TASK INPUTS »

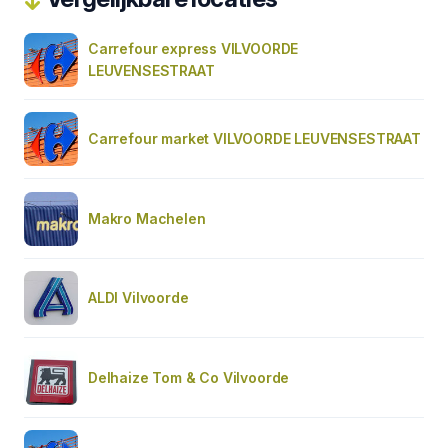
Carrefour express VILVOORDE
LEUVENSESTRAAT
Carrefour market VILVOORDE LEUVENSESTRAAT
Makro Machelen
ALDI Vilvoorde
Delhaize Tom & Co Vilvoorde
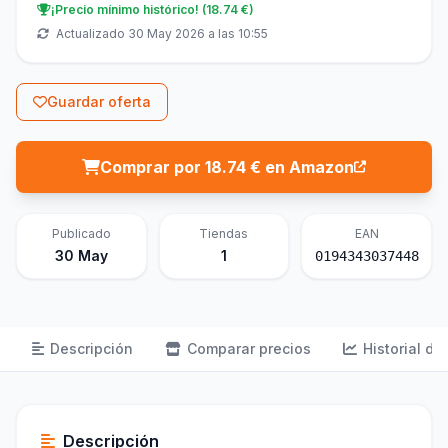
¡Precio mínimo histórico! (18.74 €)
Actualizado 30 May 2026 a las 10:55
Guardar oferta
Comprar por 18.74 € en Amazon
Publicado
Tiendas
EAN
30 May
1
0194343037448
Descripción
Comparar precios
Historial de
Descripción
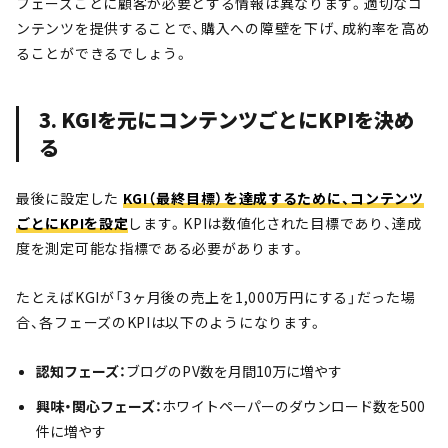
フェーズごとに顧客が必要とする情報は異なります。適切なコ
ンテンツを提供することで、購入への障壁を下げ、成約率を高め
ることができるでしょう。
3. KGIを元にコンテンツごとにKPIを決め
る
最後に設定した
KGI（最終目標）を達成するために、コンテンツ
ごとにKPIを設定
します。KPIは数値化された目標であり、達成
度を測定可能な指標である必要があります。
たとえばKGIが「3ヶ月後の売上を1,000万円にする」だった場
合、各フェーズのKPIは以下のようになります。
認知フェーズ：
ブログのPV数を月間10万に増やす
興味・関心フェーズ：
ホワイトペーパーのダウンロード数を500
件に増やす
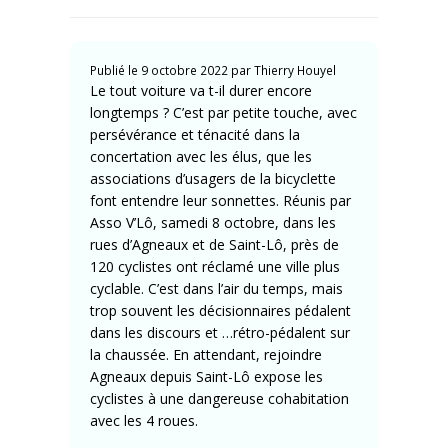
Publié le
9 octobre 2022
par
Thierry Houyel
Le tout voiture va t-il durer encore
longtemps ? C’est par petite touche, avec
persévérance et ténacité dans la
concertation avec les élus, que les
associations d’usagers de la bicyclette
font entendre leur sonnettes. Réunis par
Asso V’Lô, samedi 8 octobre, dans les
rues d’Agneaux et de Saint-Lô, près de
120 cyclistes ont réclamé une ville plus
cyclable. C’est dans l’air du temps, mais
trop souvent les décisionnaires pédalent
dans les discours et …rétro-pédalent sur
la chaussée. En attendant, rejoindre
Agneaux depuis Saint-Lô expose les
cyclistes à une dangereuse cohabitation
avec les 4 roues.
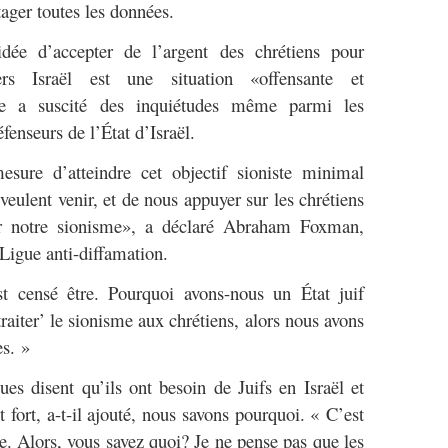
tager toutes les données.
’idée d’accepter de l’argent des chrétiens pour
rs Israël est une situation «offensante et
nce a suscité des inquiétudes même parmi les
fenseurs de l’État d’Israël.
sure d’atteindre cet objectif sioniste minimal
veulent venir, et de nous appuyer sur les chrétiens
er notre sionisme», a déclaré Abraham Foxman,
 Ligue anti-diffamation.
t censé être. Pourquoi avons-nous un État juif
raiter’ le sionisme aux chrétiens, alors nous avons
s. »
ues disent qu’ils ont besoin de Juifs en Israël et
t fort, a-t-il ajouté, nous savons pourquoi. « C’est
. Alors, vous savez quoi? Je ne pense pas que les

EXERCISE » Go through the entries and retype each one exactly, skipping any image.

RESPONSE AREA »
Carrefour express VILVOORDE
LEUVENSESTRAAT
Carrefour market VILVOORDE LEUVENSESTRAAT
Makro Machelen
ALDI Vilvoorde
Delhaize Tom & Co Vilvoorde
¡Precio mínimo histórico! (18.74 €)
Actualizado 30 May 2026 a las 10:55
Guardar oferta
Comprar por 18.74 € en Amazon
Publicado
Tiendas
EAN
30 May
1
0194343037448
Descripción
Comparar precios
Historial de
Descripción
フェーズごとに顧客が必要とする情報は異なります。適切なコ
ンテンツを提供することで、購入への障壁を下げ、成約率を高め
ることができるでしょう。
3. KGIを元にコンテンツごとにKPIを決め
る
最後に設定した
KGI（最終目標）を達成するために、コンテンツ
ごとにKPIを設定
します。KPIは数値化された目標であり、達成
度を測定可能な指標である必要があります。
たとえばKGIが「3ヶ月後の売上を1,000万円にする」だった場
合、各フェーズのKPIは以下のようになります。
認知フェーズ：
ブログのPV数を月間10万に増やす
興味・関心フェーズ：
ホワイトペーパーのダウンロード数を500
件に増やす
Publié le
9 octobre 2022
par
Thierry Houyel
Le tout voiture va t-il durer encore
longtemps ? C’est par petite touche, avec
persévérance et ténacité dans la
concertation avec les élus, que les
associations d’usagers de la bicyclette
font entendre leur sonnettes. Réunis par
Asso V’Lô, samedi 8 octobre, dans les
rues d’Agneaux et de Saint-Lô, près de
120 cyclistes ont réclamé une ville plus
cyclable. C’est dans l’air du temps, mais
trop souvent les décisionnaires pédalent
dans les discours et …rétro-pédalent sur
la chaussée. En attendant, rejoindre
Agneaux depuis Saint-Lô expose les
cyclistes à une dangereuse cohabitation
avec les 4 roues.
tager toutes les données.
’idée d’accepter de l’argent des chrétiens pour
rs Israël est une situation «offensante et
nce a suscité des inquiétudes même parmi les
fenseurs de l’État d’Israël.
sure d’atteindre cet objectif sioniste minimal
veulent venir, et de nous appuyer sur les chrétiens
er notre sionisme», a déclaré Abraham Foxman,
 Ligue anti-diffamation.
t censé être. Pourquoi avons-nous un État juif
raiter’ le sionisme aux chrétiens, alors nous avons
s. »
ues disent qu’ils ont besoin de Juifs en Israël et
t fort, a-t-il ajouté, nous savons pourquoi. « C’est
. Alors, vous savez quoi? Je ne pense pas que les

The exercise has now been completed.